Hello,
Previously we were running 22.05.10 and could submit a "multinode" job using only the total number of cores to run, not the number of nodes. For example, in a cluster containing only 40-core nodes (no hyperthreading), Slurm would determine two nodes were needed with only: sbatch -p multinode -n 80 --wrap="...."
Now in 23.02.1 this is no longer the case - we get: sbatch: error: Batch job submission failed: Node count specification invalid
At least -N 2 is must be used (-n 80 can be added) sbatch -p multinode -N 2 -n 80 --wrap="...."
The partition config was, and is, as follows (MinNodes=2 to reject small jobs submitted to this partition - we want at least two nodes requested) PartitionName=multinode State=UP Nodes=node[081-245] DefaultTime=168:00:00 MaxTime=168:00:00 PreemptMode=OFF PriorityTier=1 DefMemPerCPU=4096 MinNodes=2 QOS=multinode Oversubscribe=EXCLUSIVE Default=NO
All nodes are of the form NodeName=node245 NodeAddr=node245 State=UNKNOWN Procs=40 Sockets=2 CoresPerSocket=20 ThreadsPerCore=1 RealMemory=187000
slurm.conf has EnforcePartLimits = ANY SelectType = select/cons_tres TaskPlugin = task/cgroup,task/affinity
A few fields from: sacctmgr show qos multinode Name|Flags|MaxTRES multinode|DenyOnLimit|node=5
The sbatch/srun man page states: -n, --ntasks .... If -N is not specified, the default behavior is to allocate enough nodes to satisfy the requested resources as expressed by per-job specification options, e.g. -n, -c and --gpus.
I've had a look through release notes back to 22.05.10 but can't see anything obvious (to me).
Has this behaviour changed? Or, more likely, what have I missed ;-) ?
Many thanks, George
-- George Leaver Research Infrastructure, IT Services, University of Manchester http://ri.itservices.manchester.ac.uk%C2%A0%7C%C2%A0@UoM_eResearch
Hi George,
George Leaver via slurm-users slurm-users@lists.schedmd.com writes:
Hello,
Previously we were running 22.05.10 and could submit a "multinode" job using only the total number of cores to run, not the number of nodes. For example, in a cluster containing only 40-core nodes (no hyperthreading), Slurm would determine two nodes were needed with only: sbatch -p multinode -n 80 --wrap="...."
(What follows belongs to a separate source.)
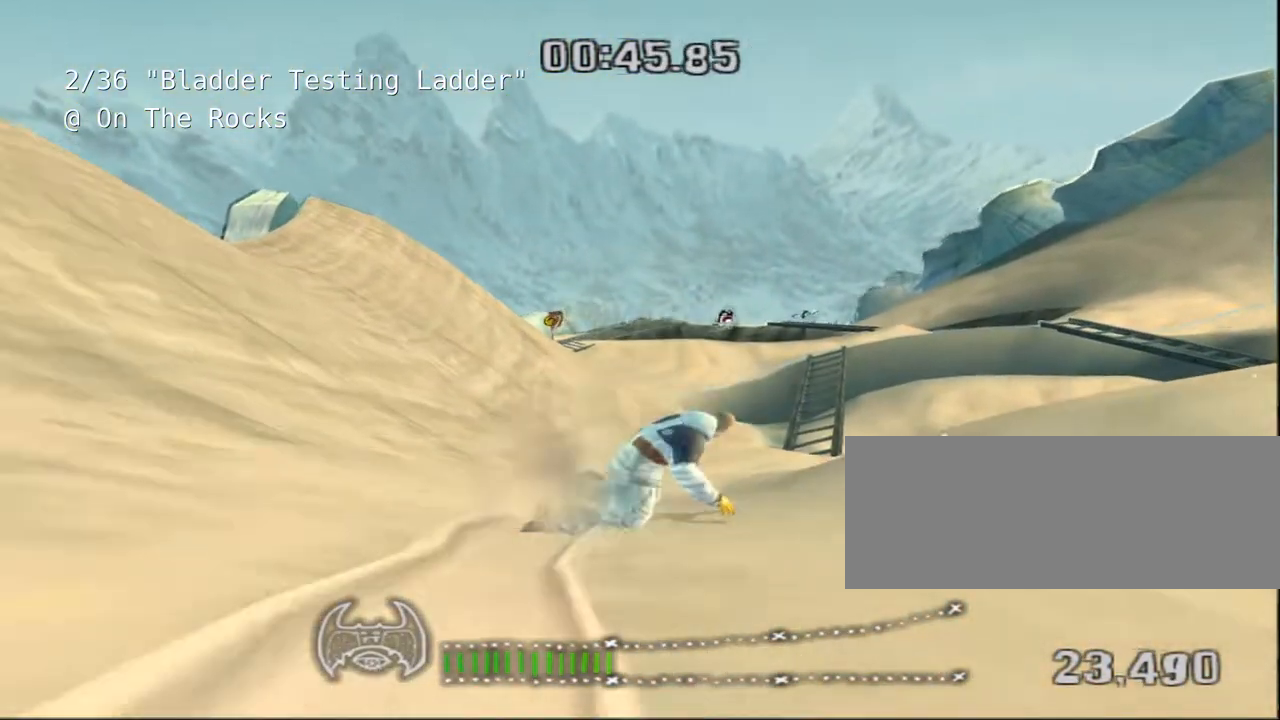
{"keys": [], "events": [[433, "d", "down"], [500, "d", "up"]]}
Now in 23.02.1 this is no longer the case - we get: sbatch: error: Batch job submission failed: Node count specification invalid
At least -N 2 is must be used (-n 80 can be added) sbatch -p multinode -N 2 -n 80 --wrap="...."
The partition config was, and is, as follows (MinNodes=2 to reject small jobs submitted to this partition - we want at least two nodes requested) PartitionName=multinode State=UP Nodes=node[081-245] DefaultTime=168:00:00 MaxTime=168:00:00 PreemptMode=OFF PriorityTier=1 DefMemPerCPU=4096 MinNodes=2 QOS=multinode Oversubscribe=EXCLUSIVE Default=NO
But do you really want to force a job to use two nodes if it could in fact run on one?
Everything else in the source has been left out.